Y es este tipo de ambigüedad, presente no sólo en La ley de Herodes sino en otros textos del autor, lo que en muchos casos ha ganado a Ibargüengoitia una recepción confusa con la crítica literaria. Parece ser que Ibargüengoitia se burla de todo (tanto de los jesuitas como de los próceres patrióticos, tanto de las mujeres que sus personajes intentan cortejar como de sí mismo) sin tomar partido por nada. Como se ha visto en el caso de algunas de sus novelas, una parte de la crítica no ha sabido cómo leer su obra porque no siempre es clara su posición política o la postura que asume frente a varios de los temas que aborda. En épocas en que el mundo literario mexicano manifestó abiertamente sus banderas políticas, dentro y fuera de los textos, la obra de Ibargüengoitia es, en ese aspecto, al menos sui generis.

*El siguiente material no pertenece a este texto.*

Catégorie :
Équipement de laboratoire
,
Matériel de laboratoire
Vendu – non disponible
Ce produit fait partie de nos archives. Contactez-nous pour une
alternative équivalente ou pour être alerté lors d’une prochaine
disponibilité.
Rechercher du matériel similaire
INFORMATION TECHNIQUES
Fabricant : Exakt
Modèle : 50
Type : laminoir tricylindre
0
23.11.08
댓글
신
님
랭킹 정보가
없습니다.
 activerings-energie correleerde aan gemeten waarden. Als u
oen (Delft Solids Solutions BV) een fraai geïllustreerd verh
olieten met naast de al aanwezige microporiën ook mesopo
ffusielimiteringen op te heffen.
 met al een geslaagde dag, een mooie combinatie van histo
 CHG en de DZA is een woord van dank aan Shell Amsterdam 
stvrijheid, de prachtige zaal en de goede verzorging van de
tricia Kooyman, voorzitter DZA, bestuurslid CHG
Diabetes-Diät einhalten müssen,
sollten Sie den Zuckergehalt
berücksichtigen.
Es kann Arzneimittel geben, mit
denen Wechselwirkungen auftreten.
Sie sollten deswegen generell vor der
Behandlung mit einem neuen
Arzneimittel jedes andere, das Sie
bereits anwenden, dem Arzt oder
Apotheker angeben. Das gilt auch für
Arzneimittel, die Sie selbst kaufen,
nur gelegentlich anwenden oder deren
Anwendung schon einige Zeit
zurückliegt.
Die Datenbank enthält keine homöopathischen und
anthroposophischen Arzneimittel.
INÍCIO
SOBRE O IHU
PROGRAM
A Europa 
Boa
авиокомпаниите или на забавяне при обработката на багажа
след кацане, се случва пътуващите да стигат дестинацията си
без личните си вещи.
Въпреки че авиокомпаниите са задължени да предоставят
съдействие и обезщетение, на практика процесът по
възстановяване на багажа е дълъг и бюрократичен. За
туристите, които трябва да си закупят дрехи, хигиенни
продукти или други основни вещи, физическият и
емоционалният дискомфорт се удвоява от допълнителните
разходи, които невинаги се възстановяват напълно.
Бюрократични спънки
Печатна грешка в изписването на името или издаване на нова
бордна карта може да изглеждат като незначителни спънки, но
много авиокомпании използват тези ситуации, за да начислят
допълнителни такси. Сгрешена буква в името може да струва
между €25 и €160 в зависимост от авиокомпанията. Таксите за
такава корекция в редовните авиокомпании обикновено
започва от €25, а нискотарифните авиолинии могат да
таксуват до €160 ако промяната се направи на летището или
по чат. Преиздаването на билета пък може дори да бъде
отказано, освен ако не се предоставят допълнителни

Otra de las aristas más interesantes de La ley de Herodes es la complejidad de su pacto de lectura. Si bien se le ha llamado continuamente un libro de cuentos, también es evidente que estos están basados en anécdotas del propio Ibargüengoitia, lo que complejiza su ubicación en los límites entre lo que es propiamente un discurso ficcional y uno que pide al lector un pacto de veracidad distinto, como la autobiografía o las memorias. Si bien, para evitar problemas teóricos, es viable leer los textos como cuentos y olvidar que al menos en varios casos sus referentes reales pueden ser fácilmente ubicables, algunos relatos no permiten una lectura tan sencilla. En un juego similar al que varias décadas antes hiciera Nellie Campobello en Cartucho, donde se narra una serie de estampas revolucionarias en voz de una niña a la que sólo una vez en la novela se le lexicaliza como “Nellie”, Ibargüengoitia decide aquí bautizar a su protagonista con su propio nombre, creando un alter ego literario. La muchacha de “La mujer que no” lo llama “Jorge”, mientras la usurera de “Mis embargos” lo nombra “señor Ibargüengoitia”. Las razones de esta decisión, que parecería simple, en realidad podrían entenderse como una manera de complejizar y causar ambigüedad en el pacto de lectura. ¿Lo que se nos va a contar es netamente ficcional o no? Si esto fuera un híbrido entre ambos discursos, ¿es necesario que el lector sepa dónde empieza lo ficcional y dónde termina lo autobiográfico? Aquí cada quien tendrá sus respuestas, pero el hecho de que la pregunta se lance siquiera es verdaderamente significativo. Si hoy día eso causa cierta extrañeza, en la fecha de su publicación original imagino que debió provocar alguna clase de reacción en los grupos sociales aludidos por las sátiras de Ibargüengoitia.

Foto-Nellie-Campobello
Nellie Campobello

Es fácil rendirse a la lectura de un texto como La ley de Herodes, como se ha visto, a la vez irónico, hilarante, disfrutable, ligero en apariencia y complejo en su construcción genérica. Aunque el canon mexicano ha reservado felizmente un lugar especial para algunas de las novelas de Ibargüengoitia, estos cuentos no lograron colocarse tan fácilmente en la historia literaria mexicana, salvo algunos que han sido antologados en distintos soportes. Eso es una lástima porque, si bien las novelas más memorables de Ibargüengoitia son francamente importantes y merecen todo el reconocimiento que han logrado, la lectura de este volumen resulta una lógica introducción a la lectura del autor pues, como hemos dicho ya, es un muestrario temprano de su sello estilístico y temático, y además contiene en sí mismo características que la hacen una obra literaria compleja y de estudio pertinente. Además de sus artículos periodísticos, La ley de Herodes es el único libro de narrativa breve que Ibargüengoitia legó, por lo que este año, aprovechando su medio siglo de existencia en el mundo libresco de nuestro país, un reencuentro con los lectores es bastante merecido.